Sheikh Tamim highway
- Interactive map of Sheikh Tamim highway
- Native name: শেখ তামিম মহাসড়ক (Bengali)
- Namesake: Tamim bin Hamad Al Thani
- Type: Street
- Maintained by: Dhaka North City Corporation
- Length: 3.7 km (2.3 mi)
- Location: Dhaka, Bangladesh
- Coordinates: 23°49′23″N 90°22′41″E﻿ / ﻿23.8230038°N 90.3781911°E
- East end: ECB Square–Jasimuddin Intersection Road
- Major junctions: ECB Square; Kalshi Junction; DOHS Mirpur Gate;
- West end: Road 9

Construction
- Commissioned: 2018
- Completion: 2023

Other
- Status: Active

= Sheikh Tamim highway =

Street in Dhaka, Bangladesh

Sheikh Tamim highway is a street located in Dhaka, Bangladesh.

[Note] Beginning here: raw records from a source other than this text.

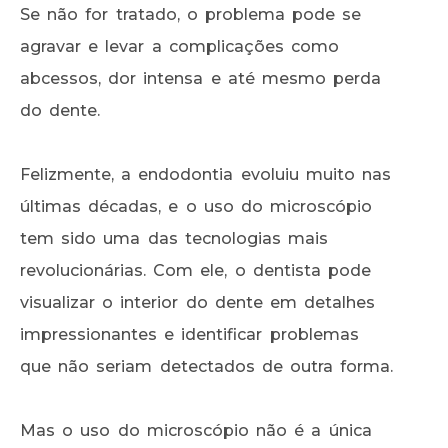
Se não for tratado, o problema pode se
agravar e levar a complicações como
abcessos, dor intensa e até mesmo perda
do dente.
Felizmente, a endodontia evoluiu muito nas
últimas décadas, e o uso do microscópio
tem sido uma das tecnologias mais
revolucionárias. Com ele, o dentista pode
visualizar o interior do dente em detalhes
impressionantes e identificar problemas
que não seriam detectados de outra forma.
Mas o uso do microscópio não é a única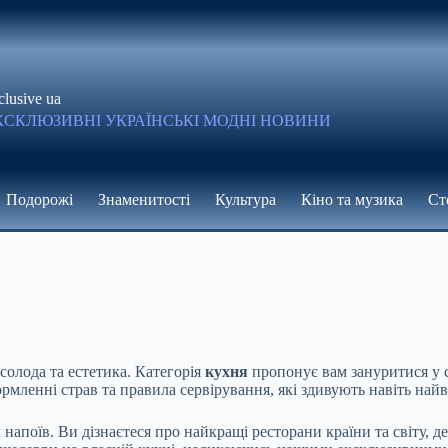
clusive ua
КСКЛЮЗИВНІ УКРАЇНСЬКІ МОДНІ НОВИНИ
Подорожі
Знаменитості
Культура
Кіно та музика
Ст
олода та естетика. Категорія
кухня
пропонує вам зануритися у с
рмленні страв та правила сервірування, які здивують навіть най
апоїв. Ви дізнаєтеся про найкращі ресторани країни та світу, д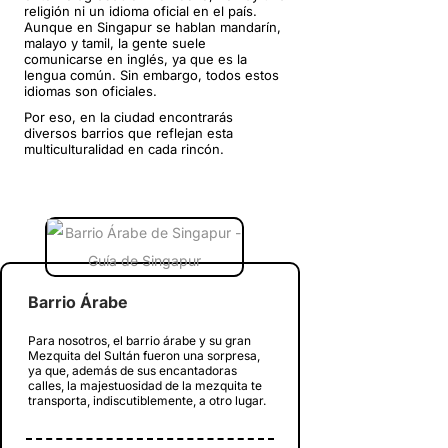
religión ni un idioma oficial en el país.
Aunque en Singapur se hablan mandarín,
malayo y tamil, la gente suele
comunicarse en inglés, ya que es la
lengua común. Sin embargo, todos estos
idiomas son oficiales.
Por eso, en la ciudad encontrarás
diversos barrios que reflejan esta
multiculturalidad en cada rincón.
Barrio Árabe
Para nosotros, el barrio árabe y su gran
Mezquita del Sultán fueron una sorpresa,
ya que, además de sus encantadoras
calles, la majestuosidad de la mezquita te
transporta, indiscutiblemente, a otro lugar.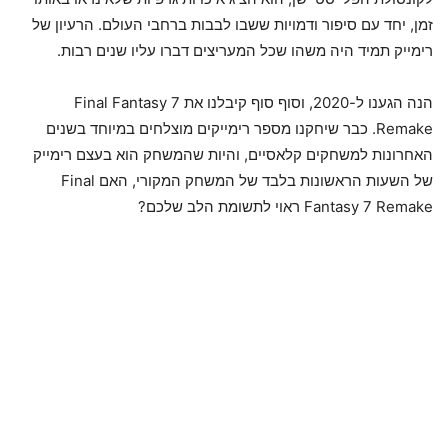
זמן, יחד עם סיפור ודמויות ששבו לבבות ברחבי העולם. הרעיון של
רימייק תמיד היה משהו שכל המעריצים דברו עליו שנים רבות.
הנה הגענו ל-2020, וסוף סוף קיבלנו את Final Fantasy 7
Remake. כבר שיחקנו מספר רימייקים מוצלחים במיוחד בשנים
האחרונות למשחקים קלאסיים, והיות שהמשחק הוא בעצם רימייק
של השעות הראשונות בלבד של המשחק המקורי, האם Final
Fantasy 7 Remake ראוי לתשומת הלב שלכם?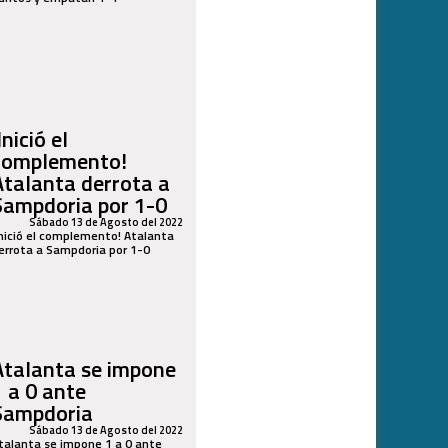
Inició el
complemento!
Atalanta derrota a
Sampdoria por 1-0
Sábado 13 de Agosto del 2022
Inició el complemento! Atalanta
errota a Sampdoria por 1-0
Atalanta se impone
1 a 0 ante
Sampdoria
Sábado 13 de Agosto del 2022
talanta se impone 1 a 0 ante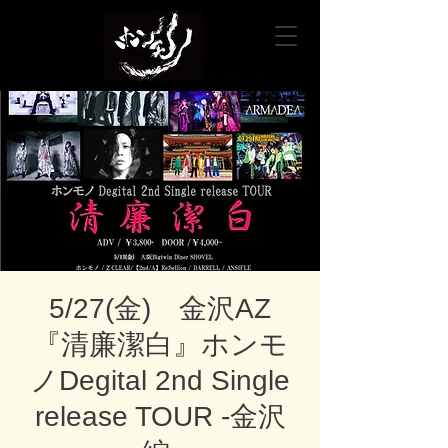
5/27(金) 金沢AZ
『清廉潔白』ホンモ
ノDegital 2nd Single
release TOUR -金沢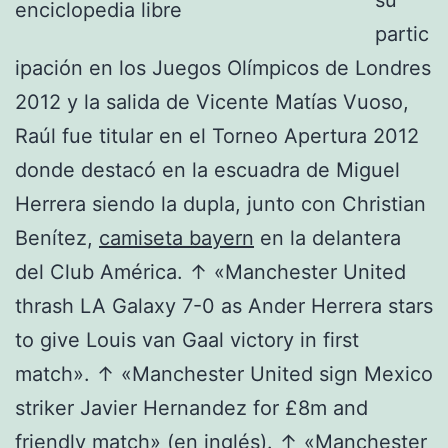
partic
ipación en los Juegos Olímpicos de Londres
2012 y la salida de Vicente Matías Vuoso,
Raúl fue titular en el Torneo Apertura 2012
donde destacó en la escuadra de Miguel
Herrera siendo la dupla, junto con Christian
Benítez,
camiseta bayern
en la delantera
del Club América. ↑ «Manchester United
thrash LA Galaxy 7-0 as Ander Herrera stars
to give Louis van Gaal victory in first
match». ↑ «Manchester United sign Mexico
striker Javier Hernandez for £8m and
friendly match» (en inglés). ↑ «Manchester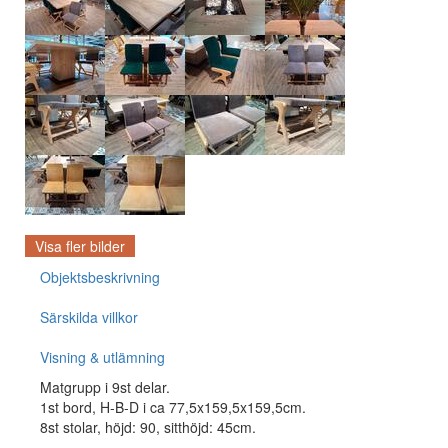
Visa fler bilder
Objektsbeskrivning
Särskilda villkor
Visning & utlämning
Matgrupp i 9st delar.
1st bord, H-B-D i ca 77,5x159,5x159,5cm.
8st stolar, höjd: 90, sitthöjd: 45cm.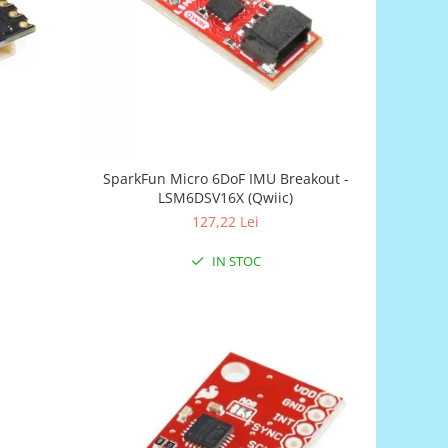
SparkFun Micro 6DoF IMU Breakout -
LSM6DSV16X (Qwiic)
127,22 Lei
IN STOC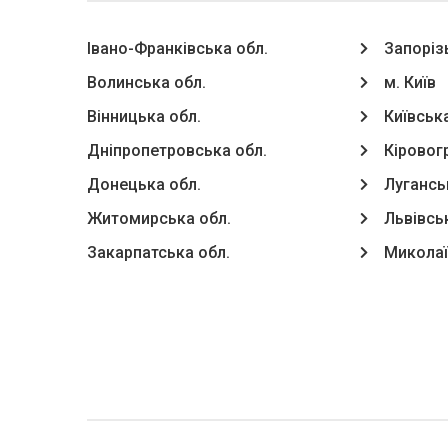
Івано-Франківська обл.
Запоріз
Волинська обл.
м. Київ
Вінницька обл.
Київська
Дніпропетровська обл.
Кіровог
Донецька обл.
Лугансь
Житомирська обл.
Львівсь
Закарпатська обл.
Миколаї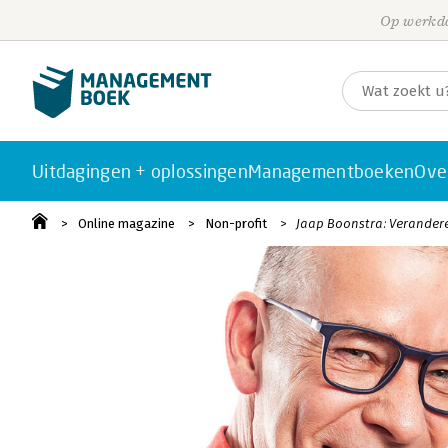
Op werkda
Uitdagingen + oplossingen
Managementboeken
Ove
Online magazine
Non-profit
Jaap Boonstra: Veranderen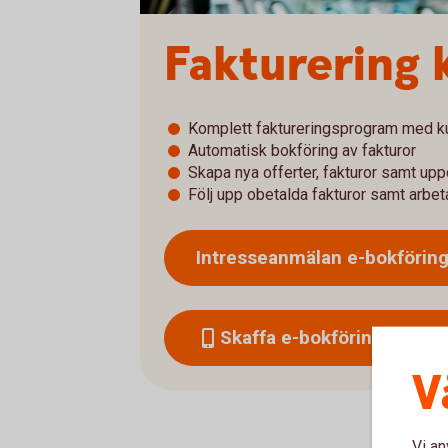
Fakturering
Komplett faktureringsprogram med k
Automatisk bokföring av fakturor
Skapa nya offerter, fakturor samt uppd
Följ upp obetalda fakturor samt arbe
Intresseanmälan e-bokförin
Skaffa e-bokföring faktur
V
Vi an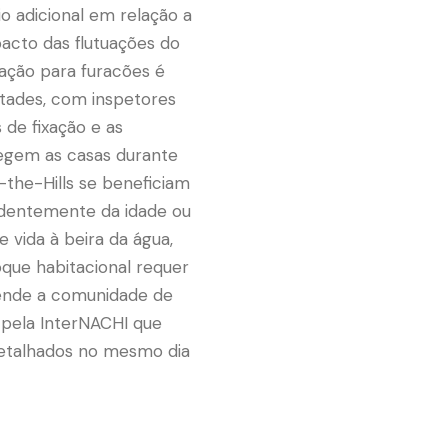
o adicional em relação a
acto das flutuações do
ração para furacões é
stades, com inspetores
 de fixação e as
tegem as casas durante
he-Hills se beneficiam
ndentemente da idade ou
 vida à beira da água,
toque habitacional requer
atende a comunidade de
 pela InterNACHI que
detalhados no mesmo dia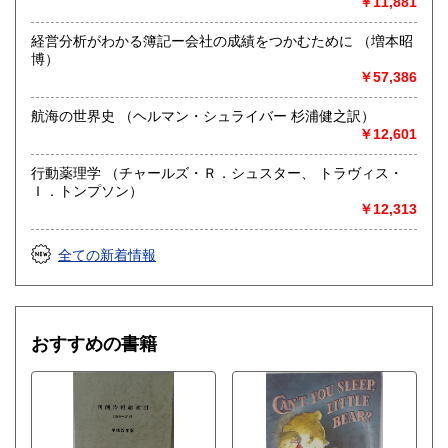
￥11,881
経営分析がわかる簿記ー会社の成績をつかむために （増本昭
博）
￥57,386
航海の世界史 （ヘルマン・シュライバー 杉浦健之訳）
￥12,601
行動薬理学 （チャールズ・Ｒ．シュスター、 トラヴィス・
Ｉ．トンプソン）
￥12,313
全ての新着情報
おすすめの書籍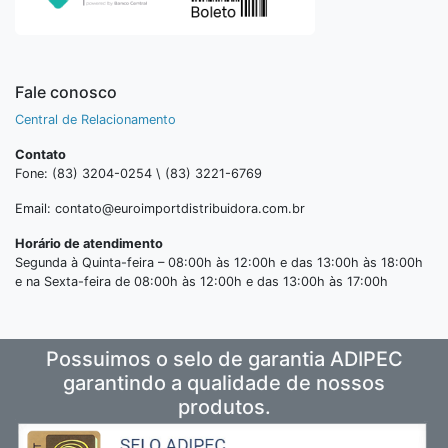
Fale conosco
Central de Relacionamento
Contato
Fone: (83) 3204-0254 \ (83) 3221-6769
Email: contato@euroimportdistribuidora.com.br
Horário de atendimento
Segunda à Quinta-feira – 08:00h às 12:00h e das 13:00h às 18:00h
e na Sexta-feira de 08:00h às 12:00h e das 13:00h às 17:00h
Possuimos o selo de garantia ADIPEC
garantindo a qualidade de nossos
produtos.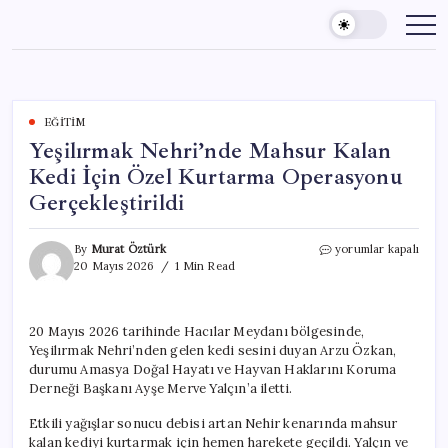
Skip
to
content
EĞITIM
Yeşilırmak Nehri’nde Mahsur Kalan
Kedi İçin Özel Kurtarma Operasyonu
Gerçekleştirildi
Yeşilırmak
By
Murat Öztürk
yorumlar kapalı
Nehri’nde
20 Mayıs 2026
1 Min Read
Mahsur
Kalan
Kedi
20 Mayıs 2026 tarihinde Hacılar Meydanı bölgesinde,
İçin
Yeşilırmak Nehri’nden gelen kedi sesini duyan Arzu Özkan,
Özel
Kurtarma
durumu Amasya Doğal Hayatı ve Hayvan Haklarını Koruma
Operasyonu
Derneği Başkanı Ayşe Merve Yalçın’a iletti.
Gerçekleştirildi
için
Etkili yağışlar sonucu debisi artan Nehir kenarında mahsur
kalan kediyi kurtarmak için hemen harekete geçildi. Yalçın ve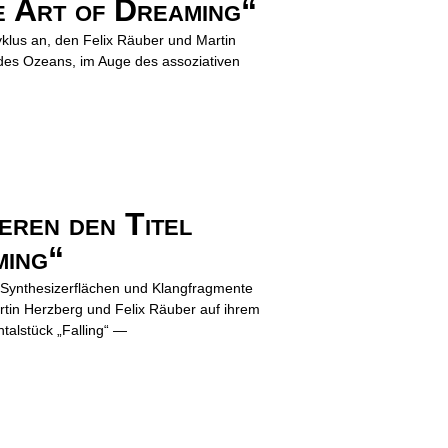
e Art of Dreaming“
klus an, den Felix Räuber und Martin
des Ozeans, im Auge des assoziativen
en den Titel
ming“
 Synthesizerflächen und Klangfragmente
rtin Herzberg und Felix Räuber auf ihrem
alstück „Falling“ —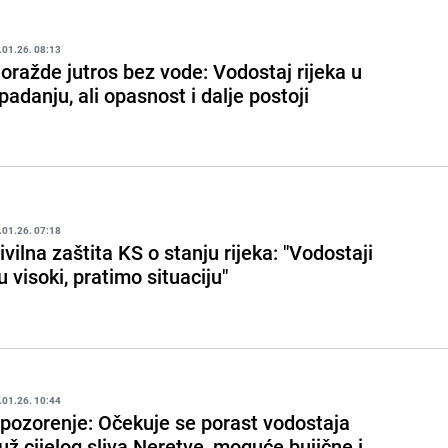
.01.26. 08:13
oražde jutros bez vode: Vodostaj rijeka u
padanju, ali opasnost i dalje postoji
.01.26. 07:18
ivilna zaštita KS o stanju rijeka: "Vodostaji
u visoki, pratimo situaciju"
.01.26. 10:44
pozorenje: Očekuje se porast vodostaja
už cijelog sliva Neretve, moguće bujične i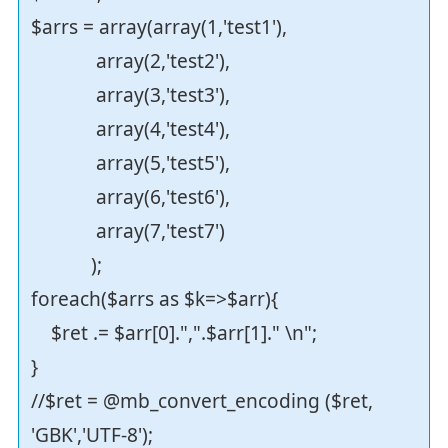
$arrs = array(array(1,'test1'),
array(2,'test2'),
array(3,'test3'),
array(4,'test4'),
array(5,'test5'),
array(6,'test6'),
array(7,'test7')
);
foreach($arrs as $k=>$arr){
$ret .= $arr[0].",".$arr[1]." \n";
}
//$ret = @mb_convert_encoding ($ret,
'GBK','UTF-8');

In the 2010s or earlier, a pathway was constructed through Kalshi to connect the Dhaka Cantonment with the Mirpur Cantonment. In 2018, a plan was made to construct a flyover from ECB Square to Kalshi intersection, which also included widening the existing streets located under the proposed flyover. By 2023, the widening of the 3.7 km-long pathway stretching from ECB Square through Kalshi to Mirpur DOHS was completed. On 19 February of the same year, the widened street was inaugurated along with the Kalshi flyover. On 23 April 2024, the street was named after Tamim bin Hamad Al Thani, the Emir of Qatar.